Quand l’agriculture fait une place aux travailleurs handicapés
Laisser une place aux personnes porteuses de handicap n’est pas si simple dans notre société en quête permanente de performance et de rentabilité. Pourtant le travail de la terre et du végétal est une véritable source d’épanouissement, aussi et surtout pour les plus fragiles d’entre nous. Ainsi, si de nombreux Esat ont une section maraîchage, des agriculteurs osent aussi tenter l’expérience. Rencontre avec deux de ces structures.

L’Esat de l’Oasis est né en 1992, sous l’impulsion de parents qui n’avaient pas de solution pour placer leurs enfants porteurs de handicap. Ou plus précisément, les seules solutions qui s’offraient à eux c’était l’éloignement ou un placement dans une structure non adaptée.
Ils ont alors créé à Chauffailles, dans ce fief excentré de Saône-et-Loire, ce qui s’appelait un CAT à cette époque, sur les terres et dans les bâtiments d’un ancien corps de ferme. Et déjà le maraîchage était la base de ce centre « car cela offre matière à structurer les choses », présente Ivan Boulet, le directeur actuel de la structure.

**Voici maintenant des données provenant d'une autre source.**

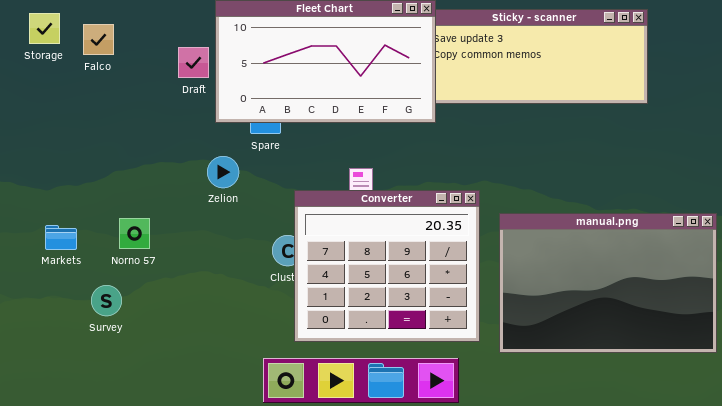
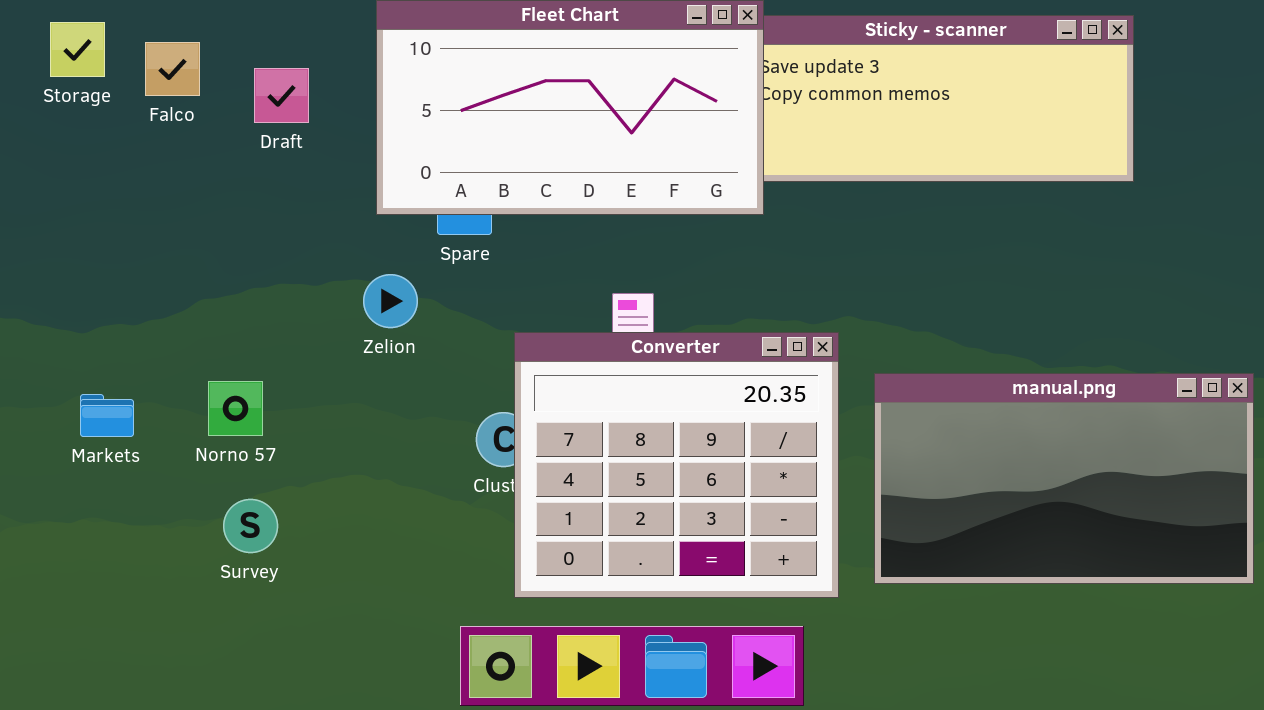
Draft: [178,47,209,78] -> [254,68,309,123], moved
manual.png: [499,213,717,353] -> [874,373,1254,584], resized
Survey: [91,285,122,316] -> [223,499,278,553], moved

Cela fait maintenant donc 27 ans, et finalement peu de choses ont changé, car ces premiers jeunes sont toujours là. Ils ont vieilli certes, mais restent toujours aussi satisfaits d’être occupés à une activité aussi noble que celle de travailler la terre et produire de la nourriture.
Apporter du sens
60 personnes sont accueillies sur la structure (pour 49 ETP) et réparties en quatre ateliers : le maraîchage donc, les espaces verts, l’horticulture et un atelier de travail à façon pour le secteur industriel.
« L’activité horticole n’occupe pas les 24 personnes toute l’année. Sur la période estivale, 12 d’entre elles viennent donc prêter main forte à l’équipe maraîchage », précise Ivan Boulet.
Les deux règles d’or qui sont suivies par l’établissement sont claires : des activités valorisantes et des missions adaptées à chacun en fonction de son potentiel.
Ainsi, l’équipe horticole organise en mai une grande vente du fruit de son travail, à savoir pas moins de 45.000 plants de légumes et autant de plants de fleurs avec un succès qui ne se dément pas année après année. L’équipe industrielle travaille, elle, au câblage du système d’arrêt d’urgence de bétonnières. « Si leur travail a du sens pour la société, alors il a du sens pour eux, et cela les aide à trouver une forme de dépassement », expose ainsi le représentant de l’Esat.
Contact direct
Quant au groupe maraîchage, il est le seul apporteur en légumes et plantes aromatiques du magasin de producteurs Croqu’Saison situé depuis deux ans au cœur de Chauffailles. L’Oasis cultive 5 ha de cultures abritées par les reliefs des monts du Beaujolais vert, en contrebas de la ville.
Et les personnes handicapées de l’Esat ne font pas « que » produire les légumes vendus au magasin, ils participent aussi activement au fonctionnement de celui-ci. « Tous ceux qui sont en capacité de tenir la caisse ont suivi une formation pour. D’autres se relaient pour la mise en rayon. Ils sont particulièrement fiers d’y aller et de participer ainsi au fonctionnement de la boutique ».
La seconde règle suivie par les encadrants de la structure reste l’adaptation des missions au handicap de chacun « au moniteur d’être inventif et de trouver la solution pour adapter le travail au travailleur ». Il en est ainsi de la confection de gabarit pour ceux qui ont du mal à compter, ou du choix d’un siège en rapport avec les difficultés de la personne : « pour limiter la pénibilité, il y a beaucoup plus d’aménagement, et notamment beaucoup plus de cultures en hauteur, qu’en milieu ordinaire ».
Évaluation annuelle
Chacun de ces salariés est rémunéré comme travailleur handicapé c’est-à-dire sur la base d’un salaire direct déterminé en fonction du taux de handicap, et complété par l’allocation adulte handicapé. Par ailleurs, « nous travaillons sur la notion de progression de carrière, notamment par l’intermédiaire d’une évaluation annuelle. Notre but est de leur donner les moyens d’acquérir plus d’autonomie ». Les travailleurs sont encadrés par quatre moniteurs, professionnels de l’horticulture, des espaces verts ou du maraichage, formés ensuite au handicap. Un métier passionnant, mais qui demande beaucoup de patience et d’être en permanence à l’écoute de ces travailleurs au profil atypique. « Beaucoup ont des problèmes de mémorisation, il faut donc réexpliquer en permanence, tout en restant bienveillant et encourageant ».